Preserved in a small silver reliquary in a parish church in Chelmno, a bit of bone is revered as the skull of St. Valentine, patron saint of lovers (as well as bee keepers and epilepsy, among other things).
The relics have been in the possession of the church for “several hundred years” and are the focal point of the city’s annual celebrations on February 14. The only problem is that St. Valentine’s skull is already on display in Rome.
A number of churches around the world claim to have pieces of St. Valentine on display. Though not much is known for certain about the origin of these relics, the Catholic church does recognize multiple saints known as Valentine.
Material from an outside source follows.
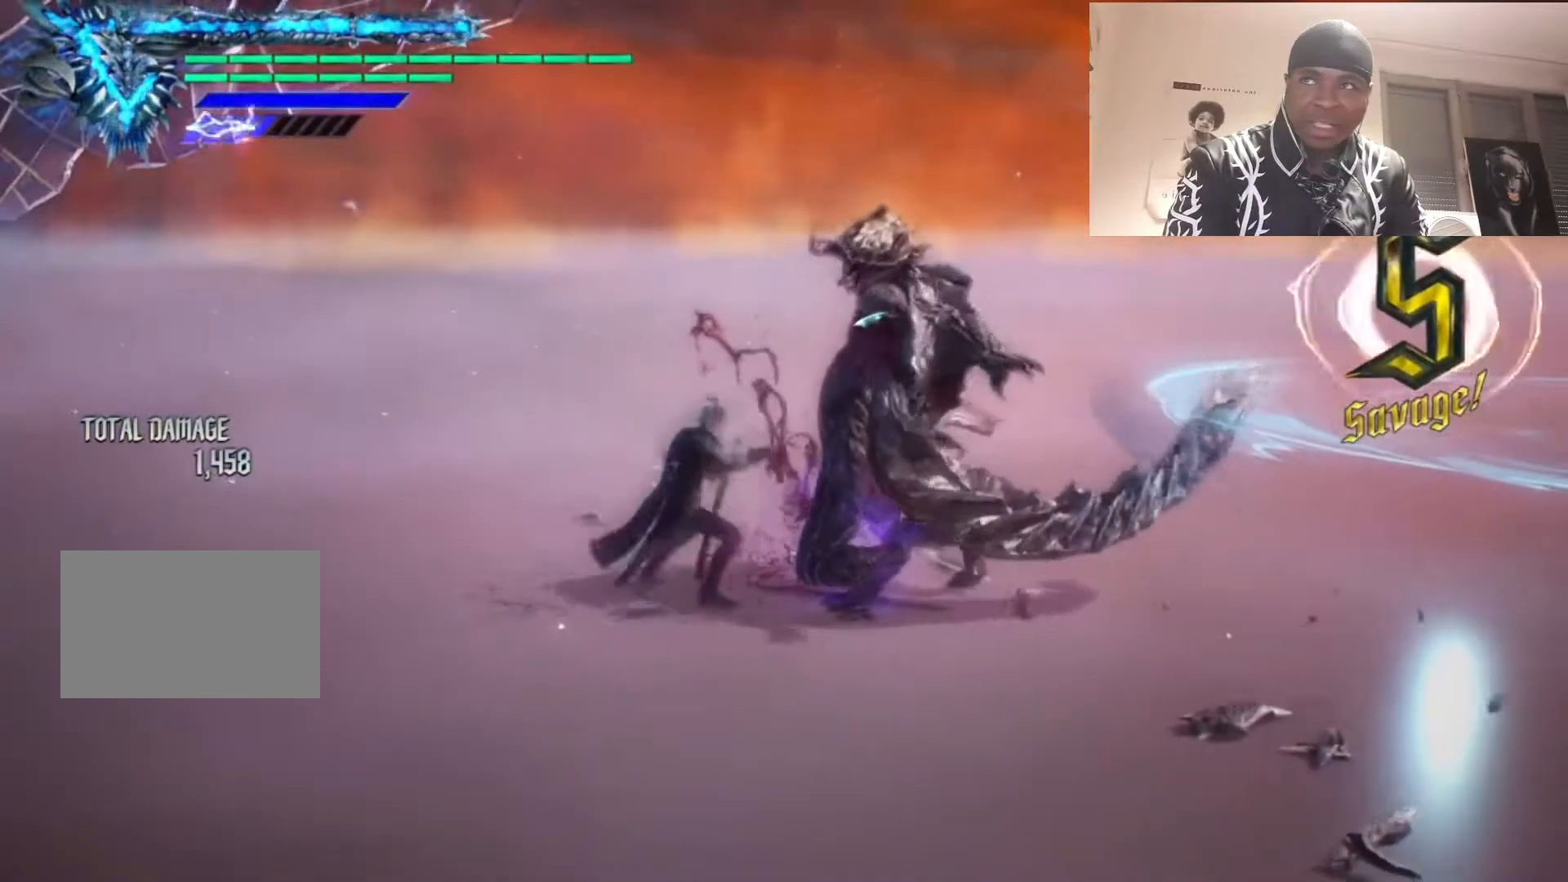
{"buttons": ["R1"], "left_stick": "center", "right_stick": "center", "events": [[17, "left_stick", "center"], [50, "CIRCLE", "up"], [217, "left_stick", "left"], [283, "left_stick", "right"], [317, "CIRCLE", "down"], [317, "TRIANGLE", "down"], [417, "CIRCLE", "up"], [417, "TRIANGLE", "up"], [417, "left_stick", "center"]]}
At least two of them lived in Italy in the 3rd century, and both were executed during the reign of the Roman Emperor Claudius Gothicus.
Many years passed between the deaths of these martyrs and the distribution of their relics. Over time, the stories of these men (and potentially other Valentines) have merged into a single myth. In 496, Pope Gelasius I declared February 14 a feast day dedicated to St. Valentine.
The silver reliquary in Chelmno dates to around 1630. In 1880 is was described as “the saint’s head, or rather a small fragment of it. The relic is placed in an octagonal reliquary which is made of silver, is one foot high and weighs about three pounds. On top of it there is a round dome-shaped lid where the relic is kept and where it can be seen and kissed through the glass. The relic is the size of about two fingers.”
An altar devoted to St. Valentine sits next to the main altar, decorated with a painting of the martyr’s decapitation.